Aetna said Tuesday it is canceling plans to expand into more states next year and will reassess its involvement in the 15 states where it currently offers coverage on the individual exchanges. It expects to lose $300 million (pre-tax) on its Obamacare business this year.

“…in light of updated 2016 projections for our individual products and the significant structural challenges facing the public exchanges, we intend to withdraw all of our 2017 public exchange expansion plans, and are undertaking a complete evaluation of future participation in our current 15-state footprint,” said CEO Mark Bertolini in a second-quarter earnings statement.

A growing number of insurers on the Obamacare exchanges are voicing concerns about the viability of the program as they run up big losses. Many say that their premiums were too low and didn’t cover the cost of care because their consumers are far sicker than anticipated.

Some 11.1 million people are enrolled in Obamacare this year, according to the latest federal statistics.

UnitedHealthcare, the nation’s largest insurer, is exiting most Obamacare exchanges in 2017. Others, including several Blue Cross Blue Shield companies, are also scaling back. And more than half of the co-op insurers, created and funded by the health reform law, have failed.

To cover these sicker patients, many insurers are requesting big premium hikes for 2017, some in the high double digit percentages.

Insurers are requesting premium increases of 9%, on average, for the benchmark silver plan — upon which federal subsidies are based — in major cities in 16 states plus the District of Columbia, according to the latest review by the Kaiser Family Foundation. But this masks substantial variation, with requests ranging from a drop of 13% to an increase of 25%. States still have to review the requests and could change them.

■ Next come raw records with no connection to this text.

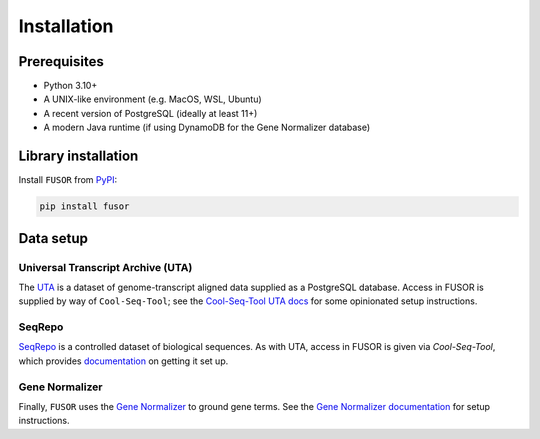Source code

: .. _install:

Installation
============

Prerequisites
-------------

* Python 3.10+
* A UNIX-like environment (e.g. MacOS, WSL, Ubuntu)
* A recent version of PostgreSQL (ideally at least 11+)
* A modern Java runtime (if using DynamoDB for the Gene Normalizer database)

Library installation
--------------------

Install ``FUSOR`` from `PyPI <https://pypi.org/project/fusor/>`_:

.. code-block:: shell

    pip install fusor

Data setup
----------

Universal Transcript Archive (UTA)
++++++++++++++++++++++++++++++++++

The `UTA <https://github.com/biocommons/uta>`_ is a dataset of genome-transcript aligned data supplied as a PostgreSQL database. Access in FUSOR is supplied by way of ``Cool-Seq-Tool``; see the `Cool-Seq-Tool UTA docs <https://coolseqtool.readthedocs.io/stable/install.html#set-up-uta>`_ for some opinionated setup instructions.

SeqRepo
+++++++

`SeqRepo <https://github.com/biocommons/biocommons.seqrepo>`_ is a controlled dataset of biological sequences. As with UTA, access in FUSOR is given via `Cool-Seq-Tool`, which provides `documentation <https://coolseqtool.readthedocs.io/stable/install.html#set-up-seqrepo>`_ on getting it set up.

Gene Normalizer
+++++++++++++++

Finally, ``FUSOR`` uses the `Gene Normalizer <https://github.com/cancervariants/gene-normalization>`_ to ground gene terms. See the `Gene Normalizer documentation <https://gene-normalizer.readthedocs.io/stable/install.html>`_ for setup instructions.
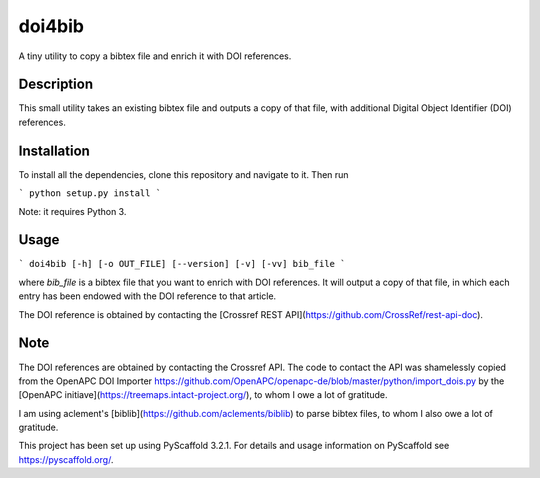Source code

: =======
doi4bib
=======

A tiny utility to copy a bibtex file and enrich it with DOI references.

Description
===========

This small utility takes an existing bibtex file and outputs a copy of that file,
with additional Digital Object Identifier (DOI) references.

Installation
============

To install all the dependencies, clone this repository and navigate to it.
Then run

```
python setup.py install
```

Note: it requires Python 3.


Usage
=====

```
doi4bib [-h] [-o OUT_FILE] [--version] [-v] [-vv] bib_file
```

where `bib_file` is a bibtex file that you want to enrich with DOI references.
It will output a copy of that file, in which each entry has been endowed with
the DOI reference to that article.

The DOI reference is obtained by contacting the
[Crossref REST API](https://github.com/CrossRef/rest-api-doc).

Note
====

The DOI references are obtained by contacting the Crossref API.
The code to contact the API was shamelessly copied from the OpenAPC DOI Importer
https://github.com/OpenAPC/openapc-de/blob/master/python/import_dois.py
by the [OpenAPC initiave](https://treemaps.intact-project.org/),
to whom I owe a lot of gratitude.

I am using aclement's [biblib](https://github.com/aclements/biblib) to parse
bibtex files, to whom I also owe a lot of gratitude.

This project has been set up using PyScaffold 3.2.1. For details and usage
information on PyScaffold see https://pyscaffold.org/.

Last year, premiums for the benchmark silver plans in these areas increased 2% following the state reviews.

The performance of Aetna’s Obamacare business is deteriorating as policyholders seek more care than expected, the company said. Pharmacy costs are a particular problem.

Aetna had 838,000 exchange customers at the end of June.

The announcement comes two weeks after the Department of Justice blocked Aetna’s merger plans with Humana, as well as Anthem’s purchase of Cigna. Anthem last week linked its merger with its Obamacare participation.

“Our acquisition of Cigna will help stabilize pricing in this volatile market, enabling Anthem to continue its commitment to the public exchanges, and provide the opportunity to expand our participation to nine additional states, where neither Anthem nor Cigna currently participate,” said Anthem CEO Joseph Swedish in an earnings call.